Orphans of Bliss: Tales of Addiction Horror Book Cover Orphans of Bliss: Tales of Addiction Horror
Edited by Mark Matthews
Horror, Dark Fiction, Short Stories
Wicked Run Press
05/04/22
Paperback
192
Author

"My soul's bliss kills my body, but does not satisfy itself." ~Emily Bronte

Addiction is the perpetual epidemic, where swarms of human moths flutter to the flames of hell. Because that warm blanket of a heroin high, that joyful intoxication of a pint of vodka, that electric energy from a line of cocaine, over time leaves you with a cold loneliness and a bitter heart. Relationships destroyed, bodies deteriorate, loved ones lost, yet the craving continues for that which is killing us—living, as the title suggests, like an Orphan of Bliss.

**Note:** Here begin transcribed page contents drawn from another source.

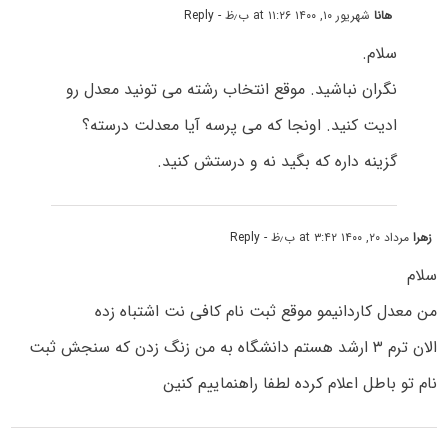
هانا
شهریور ۱۰, ۱۴۰۰ at ۱۱:۲۶ ب٫ظ
- Reply
سلام.
نگران نباشید. موقع انتخاب رشته می تونید معدل رو
ادیت کنید. اونجا که می پرسه آیا معدلت درسته؟
گزینه داره که بگید نه و درستش کنید.
زهرا
مرداد ۲۰, ۱۴۰۰ at ۳:۴۲ ب٫ظ
- Reply
سلام
من معدل کاردانیمو موقع ثبت نام کافی نت اشتباه زده
الان ترم ۳ ارشد هستم دانشگاه به من زنگ زدن که سنجش ثبت
نام تو باطل اعلام کرده لطفا راهنماییم کنین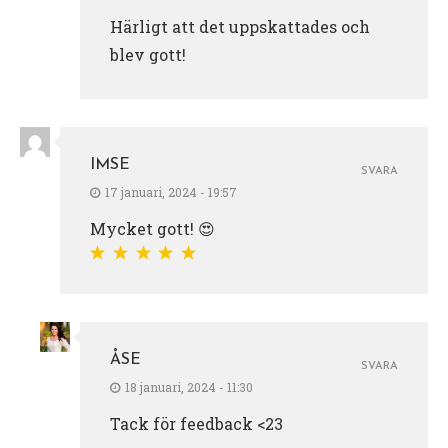
Härligt att det uppskattades och
blev gott!
IMSE
SVARA
17 januari, 2024 - 19:57
Mycket gott! 😍
ÅSE
SVARA
18 januari, 2024 - 11:30
Tack för feedback <23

Welcome to the third and final fix of addiction horror and the follow up to the Shirley Jackson Award Finalist, Lullabies For Suffering. A diverse table of contents brought together for an explosive grand finale-an unflinching look at the insidious nature of addiction, told with searing honesty but compassion for those who suffer.

*Table of Contents includes:

Kealan Patrick Burke
Cassandra Khaw
Josh Malerman
S.A. Cosby
John FD Taff
Christa Carmen
Gabino Iglesias
Samantha Kolesnik
Mark Matthews
Kathe Koja

*The three Addiction Horror anthologies, Garden of Fiends, Lullabies for Suffering, and Orphans of Bliss, do not have to be read in order and are not sequential.